> **Record set**:
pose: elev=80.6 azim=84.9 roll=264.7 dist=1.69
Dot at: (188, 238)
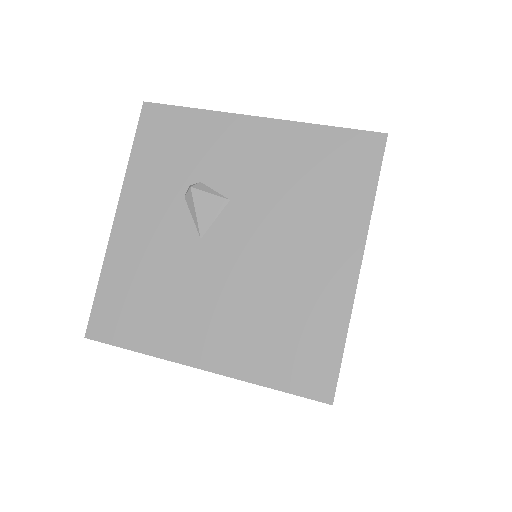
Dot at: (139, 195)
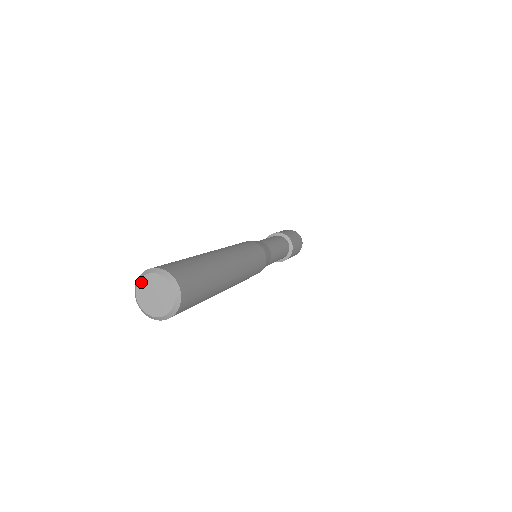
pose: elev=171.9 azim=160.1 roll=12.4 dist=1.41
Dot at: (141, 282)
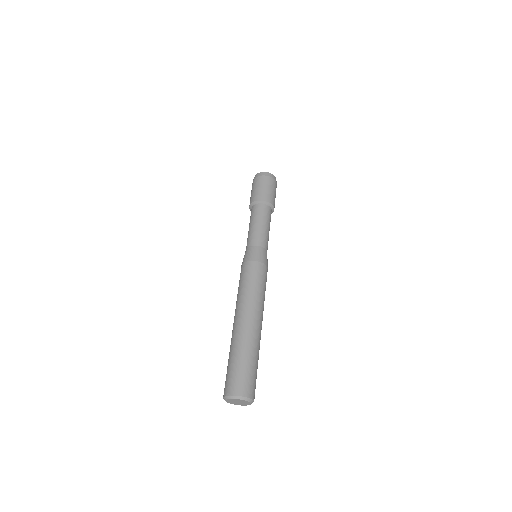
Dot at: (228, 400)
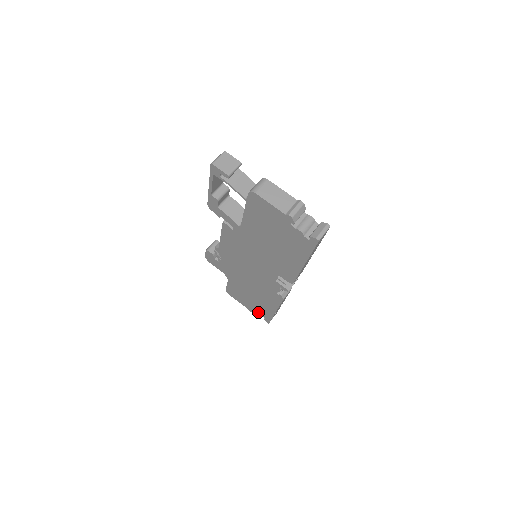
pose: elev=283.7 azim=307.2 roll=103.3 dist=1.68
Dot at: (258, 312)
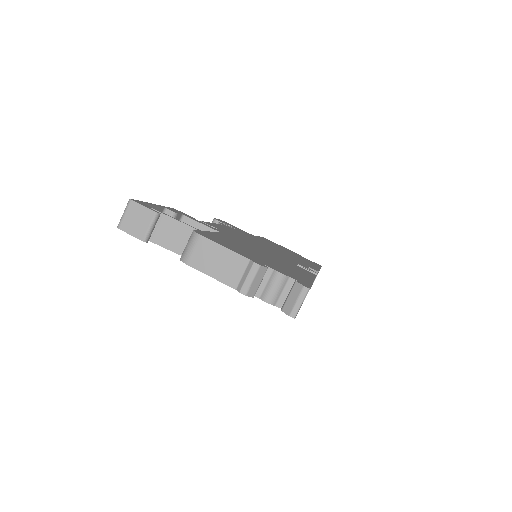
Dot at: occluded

...

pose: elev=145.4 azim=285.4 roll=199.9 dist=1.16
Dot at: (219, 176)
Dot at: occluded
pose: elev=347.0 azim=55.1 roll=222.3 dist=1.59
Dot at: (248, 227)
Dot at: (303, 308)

> **Exercise brief**:
Gather every line in the lines above that contains the string "azim", matching case exactly, and copy each one out.

> **Answer in full**:
pose: elev=80.6 azim=84.9 roll=264.7 dist=1.69
pose: elev=171.9 azim=160.1 roll=12.4 dist=1.41
pose: elev=283.7 azim=307.2 roll=103.3 dist=1.68
pose: elev=145.4 azim=285.4 roll=199.9 dist=1.16
pose: elev=347.0 azim=55.1 roll=222.3 dist=1.59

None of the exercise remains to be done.